AWF’s primary mission is to craft and implement strategies that conserve elephants and Africa’s other endangered wildlife species. The challenges related to wildlife conservation and viable habitat management vary dramatically from region to region and country to country. The future of wildlife, wild lands, and large landscape conservation in a changing Africa will largely be determined by the implementation of sustainable avenues for generating tangible benefits to communities that live with wildlife.
Across Africa, wildlife numbers are plummeting. While there is an impressive network of state protected areas that provide a refuge for wildlife populations, a significant proportion of wildlife exists outside protected areas where their survival is dependent on their ability to coexist with an increasing human population and the resultant demand for land, agricultural expansion, development, and urbanization.
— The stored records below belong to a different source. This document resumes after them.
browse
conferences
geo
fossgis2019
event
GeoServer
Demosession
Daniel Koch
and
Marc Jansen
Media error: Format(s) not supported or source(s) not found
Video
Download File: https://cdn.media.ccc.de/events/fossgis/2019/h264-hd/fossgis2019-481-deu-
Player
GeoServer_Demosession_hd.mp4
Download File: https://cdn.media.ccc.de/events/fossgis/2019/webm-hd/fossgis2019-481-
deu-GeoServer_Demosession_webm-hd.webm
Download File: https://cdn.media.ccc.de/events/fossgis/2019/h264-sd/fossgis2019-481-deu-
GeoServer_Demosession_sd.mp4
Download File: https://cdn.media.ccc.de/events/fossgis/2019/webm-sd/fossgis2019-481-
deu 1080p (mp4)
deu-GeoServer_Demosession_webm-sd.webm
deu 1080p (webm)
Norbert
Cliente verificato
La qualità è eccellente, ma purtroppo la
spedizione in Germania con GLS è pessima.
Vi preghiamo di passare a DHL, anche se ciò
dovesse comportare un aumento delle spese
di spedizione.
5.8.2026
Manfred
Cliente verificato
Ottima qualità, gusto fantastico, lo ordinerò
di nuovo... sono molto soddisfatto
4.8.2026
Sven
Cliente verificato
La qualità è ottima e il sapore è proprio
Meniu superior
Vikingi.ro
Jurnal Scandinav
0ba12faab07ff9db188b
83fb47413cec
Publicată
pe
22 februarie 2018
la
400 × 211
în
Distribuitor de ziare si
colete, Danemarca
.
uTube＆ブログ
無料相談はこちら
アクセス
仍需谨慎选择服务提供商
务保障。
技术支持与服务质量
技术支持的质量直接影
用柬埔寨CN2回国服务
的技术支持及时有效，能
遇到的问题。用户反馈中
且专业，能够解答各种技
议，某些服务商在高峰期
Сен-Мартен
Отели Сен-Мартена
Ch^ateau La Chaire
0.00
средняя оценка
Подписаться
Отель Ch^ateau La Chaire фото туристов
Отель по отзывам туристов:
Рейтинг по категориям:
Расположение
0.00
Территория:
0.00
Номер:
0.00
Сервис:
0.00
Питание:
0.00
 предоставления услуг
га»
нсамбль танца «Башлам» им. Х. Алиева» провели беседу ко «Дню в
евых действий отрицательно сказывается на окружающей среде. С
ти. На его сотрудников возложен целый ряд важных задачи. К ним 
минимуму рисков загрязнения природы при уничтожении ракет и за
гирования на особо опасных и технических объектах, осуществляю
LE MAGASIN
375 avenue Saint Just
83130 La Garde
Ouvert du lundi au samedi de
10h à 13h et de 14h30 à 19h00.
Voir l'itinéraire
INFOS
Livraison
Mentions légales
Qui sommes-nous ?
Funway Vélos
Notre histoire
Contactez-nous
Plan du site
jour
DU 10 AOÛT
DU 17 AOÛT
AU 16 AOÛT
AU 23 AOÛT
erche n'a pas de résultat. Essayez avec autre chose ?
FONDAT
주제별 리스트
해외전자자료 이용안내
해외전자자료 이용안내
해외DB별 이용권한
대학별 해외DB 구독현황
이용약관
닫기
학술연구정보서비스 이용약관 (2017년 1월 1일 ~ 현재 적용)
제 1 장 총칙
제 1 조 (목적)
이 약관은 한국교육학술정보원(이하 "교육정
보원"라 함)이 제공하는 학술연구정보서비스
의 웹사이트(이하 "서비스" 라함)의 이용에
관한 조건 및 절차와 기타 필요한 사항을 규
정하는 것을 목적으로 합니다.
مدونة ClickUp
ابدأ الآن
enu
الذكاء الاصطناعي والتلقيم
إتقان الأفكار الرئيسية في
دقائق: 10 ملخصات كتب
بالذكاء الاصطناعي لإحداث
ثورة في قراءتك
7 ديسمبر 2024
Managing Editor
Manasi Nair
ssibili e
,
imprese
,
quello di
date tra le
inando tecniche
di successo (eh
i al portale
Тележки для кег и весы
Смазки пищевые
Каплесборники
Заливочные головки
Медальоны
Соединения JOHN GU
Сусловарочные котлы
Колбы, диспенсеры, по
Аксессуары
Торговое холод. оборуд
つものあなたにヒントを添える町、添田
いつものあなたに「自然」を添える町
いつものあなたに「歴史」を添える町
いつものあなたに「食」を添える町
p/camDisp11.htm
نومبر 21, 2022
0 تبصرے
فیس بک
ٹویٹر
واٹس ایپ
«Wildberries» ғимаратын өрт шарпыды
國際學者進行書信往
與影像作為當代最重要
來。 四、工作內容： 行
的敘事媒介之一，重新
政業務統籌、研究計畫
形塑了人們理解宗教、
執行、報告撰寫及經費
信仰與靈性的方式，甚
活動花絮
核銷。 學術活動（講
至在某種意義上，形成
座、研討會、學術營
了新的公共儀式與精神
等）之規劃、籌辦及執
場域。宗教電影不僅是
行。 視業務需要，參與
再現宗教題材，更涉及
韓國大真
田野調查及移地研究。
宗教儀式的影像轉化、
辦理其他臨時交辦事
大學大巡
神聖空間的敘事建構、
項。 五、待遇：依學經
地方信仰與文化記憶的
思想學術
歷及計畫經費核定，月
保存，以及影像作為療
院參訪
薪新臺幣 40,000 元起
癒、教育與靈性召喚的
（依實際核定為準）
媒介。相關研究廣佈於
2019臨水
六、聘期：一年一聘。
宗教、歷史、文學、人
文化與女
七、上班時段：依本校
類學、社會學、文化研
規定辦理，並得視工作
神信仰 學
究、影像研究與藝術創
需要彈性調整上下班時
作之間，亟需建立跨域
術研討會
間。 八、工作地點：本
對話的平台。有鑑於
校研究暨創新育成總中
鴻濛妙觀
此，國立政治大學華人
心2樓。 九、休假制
AWF recognizes the inherent right of African governments to manage their natural resources — including wildlife and habitats — in a manner that best serves their citizens. As a long-trusted advisor to African governments, AWF is uniquely positioned to negotiate policies and decisions that conserve wildlife and wild lands.
Trophy hunting is legal in all African nations, except one — Kenya. The Government of Botswana lifted the suspension of hunting following public consultations. Botswana has the largest elephant population in Africa due to successful conservation policies over the previous 30+ years. One of the challenges of sustaining a large elephant population is increased conflict with humans — over 30 people were killed in Botswana by elephants last year, and many others injured and displaced with some households left destitute due to crop damage caused by the elephants.
The Government of Botswana has high technical capacity and expertise as well as a proven track record in crafting successful conservation programs. AWF urges Botswana to commit to working with communities to implement alternative solutions (beyond trophy hunting) to address the challenges facing groups that live alongside wildlife — approaches that allow both people and wildlife to thrive in modern Africa. Further, AWF urges Botswana to consult with neighbor states with whom it shares elephants and other wildlife populations.
AWF has had a long, successful relationship with the Botswana government. We will continue to engage the government on its pledge to pursue policies that promote the conservation of wildlife and develop sustainable livelihoods of communities.
The historical debate between Africa’s governments, people, and conservation stakeholders must shift its focus on wildlife protection to one that includes realistic, sustainable economic transformation.
Conservation will only succeed if the decisions about the future of Africa’s wildlife speak to the aspirations of Africa’s governments and their people, and if these are represented in their laws and policies.